Bewertung vom 10.10.2016
Killer-Tschick
Loibelsberger, Gerhard

Killer-Tschick


gut

Die Soko Donau wird zu einem Leichenfund gerufen, eine alte alleinstehende Dame, die Obduktion ergibt eine Vergiftung durch Arsen und Rattengift. Die Frau war eine starke Raucherin und konsumierte meistens Schmuggelware. In der Wohnung finden sie noch „Tschicks“ – österreichisch für Kippe – die einen hohen Giftgehalt aufweisen. Es wird nicht das einzige Opfer bleiben. Gleichzeitig ermitteln die Beamten bei einer Leiche, die gefoltert und mit hunderten Brandmalen im Prater gefunden wurde. Die Spuren führen zu Lu Dong, einem chinesischen Geschäftsmann, der nicht nur Restaurants betreibt, aber die Politik hält die Hand über ihn, vor allem in der Person von Kommerzialrat Danzenberger.
Penny Lanz und ihre Kollegen kommen üblen Machenschaften auf die Spur, aber noch übler scheint, dass der Gegner wohl immer einen Schritt voraus ist. Wem können sie noch trauen?
Der Krimi hat ein ordentliches Tempo und trickreiche Wendungen, die Handlung steigert sich in Rasanz und Spannung bis zum Schluss. Der Krimi ist lakonisch und witzig durch den Wiener Dialekt. Für alle, die dabei Hilfe brauchen: es gibt jede Menge Fußnoten und ein Glossar. Das Buch ist wirklich flott geschrieben und die Geschichte absolut realistisch, Wirtschaftskriminalität und Bandenkriege spielen auch in der Wirklichkeit eine große Rolle. Besonders in Wien, die Stadt ist schon traditionell ein Schmelztiegel und Einfallstor aus dem Osten.
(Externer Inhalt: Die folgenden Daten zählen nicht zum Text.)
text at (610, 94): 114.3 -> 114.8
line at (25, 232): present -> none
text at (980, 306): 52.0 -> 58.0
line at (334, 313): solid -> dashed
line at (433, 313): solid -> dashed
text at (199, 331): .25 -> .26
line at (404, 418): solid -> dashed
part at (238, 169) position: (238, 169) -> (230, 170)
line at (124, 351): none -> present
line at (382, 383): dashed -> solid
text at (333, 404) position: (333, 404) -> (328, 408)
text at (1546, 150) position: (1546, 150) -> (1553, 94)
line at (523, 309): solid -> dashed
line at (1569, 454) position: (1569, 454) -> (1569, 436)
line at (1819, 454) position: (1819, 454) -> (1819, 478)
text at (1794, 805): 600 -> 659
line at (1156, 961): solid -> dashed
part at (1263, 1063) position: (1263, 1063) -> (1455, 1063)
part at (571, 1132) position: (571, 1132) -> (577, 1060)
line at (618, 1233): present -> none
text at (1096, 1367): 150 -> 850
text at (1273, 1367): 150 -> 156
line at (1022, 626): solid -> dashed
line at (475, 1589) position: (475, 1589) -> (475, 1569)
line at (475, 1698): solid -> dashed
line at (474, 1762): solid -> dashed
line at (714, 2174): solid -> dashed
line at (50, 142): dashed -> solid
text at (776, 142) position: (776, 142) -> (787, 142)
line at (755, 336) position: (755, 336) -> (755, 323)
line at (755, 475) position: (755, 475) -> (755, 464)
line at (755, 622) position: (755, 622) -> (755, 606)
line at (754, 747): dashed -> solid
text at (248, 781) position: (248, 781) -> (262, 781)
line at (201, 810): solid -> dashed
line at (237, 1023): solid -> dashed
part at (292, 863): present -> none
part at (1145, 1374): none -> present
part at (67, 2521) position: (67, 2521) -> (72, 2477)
Es macht wirklich Spaß, diesen Roman zu lesen, der von den Figuren an eine bekannte österreichische TV-Serie angelehnt ist.
Lediglich das Coverbild hat mir persönlich nicht so gut gefallen, aber es soll wohl an die Fernsehserie erinnern.

Bewertung vom 10.10.2016
Brüder für immer
Kromhout, Rindert

Brüder für immer


ausgezeichnet

„Wenn Du vor mir stirbst, werde ich ein Buch über Dich schreiben“ Mit diesen Worten verabschiedet Quentin seinen geliebten und bewunderten großen Bruder, der in den spanischen Bürgerkrieg zieht.
Julian und Quentin Bell wachsen in einer liebevollen und unkonventionellen Familie heran. Die Bindung zwischen den Brüdern ist eng, auch wenn sich der Altersunterschied im Lauf der Zeit immer deutlicher herausstellt. Mit 6 und 9 Jahren hat man viel mehr Gemeinsamkeiten, als mit 13 und 16, aber die tiefe Verbundenheit bleibt der beiden bleibt. Diese Geschichte ist viel mehr als eine Jugendgeschichte. Es geht ums Erwachsenwerden, Erfahrungen und Verletzungen. Wenn es sich bei der Familie um die Künstlerfamilie Vanessa und Clive Bell und Duncan Grant und Schwester und Schwager Virginia und Leonhard Woolf handelt, weiß man, dass es eine besondere Kindheit und Jugend war.
Es ist ein Roman, den Erwachsene mit genauso viel Gewinn lesen können, wie Jugendliche. Rindert Kromhout hat eine einfühlsame Stimme für Quentin Bell gefunden, dass ich fast meinte, Quentin selbst zuzuhören. Wer ein wenig über die Familien weiß, wird sich sofort heimisch fühlen. Mit Virginia Woolf als Tante ist der Lebensweg als Schriftsteller für Quentin vorgezeichnet, vor allem wenn man als Kind so liebevolle Förderung erfährt.
Es war allerdings mehr ein Familienroman über die bedeutenden Mitglieder der Bloomsbury Group, als nur über Julian und Quentin. Die Beziehungen der Erwachsenen untereinander, die künstlerische Entwicklung und Erfolge als Maler, Schriftsteller und Verleger nehmen einen großen Raum ein.
Ich habe das Buch einfach nur fasziniert gelesen, auch wenn es ein Roman ist, es spiegelt die künstlerische Aufbruchsstimmung der 20iger/30iger Jahre wieder und ist ein Leseerlebnis für junge Menschen und Erwachsene.
Ein wirklich besonderes Buch.

Bewertung vom 08.10.2016
Küstenbrut
Behn, Anja

Küstenbrut


ausgezeichnet

Im Kalender einer ermordeten Galeristin wird die Visitenkarte des Kunsthistorikers Professor Richard Gruben gefunden. Der örtliche Polizist Bert Mulsow kennt Gruben schon aus einer anderen Ermittlung und nutzt die Verbindung, Gruben an die Ostsee einzuladen um eine Einschätzung der Galerie und Kunstwerke vorzunehmen – auf dem kleinen Dienstweg sozusagen.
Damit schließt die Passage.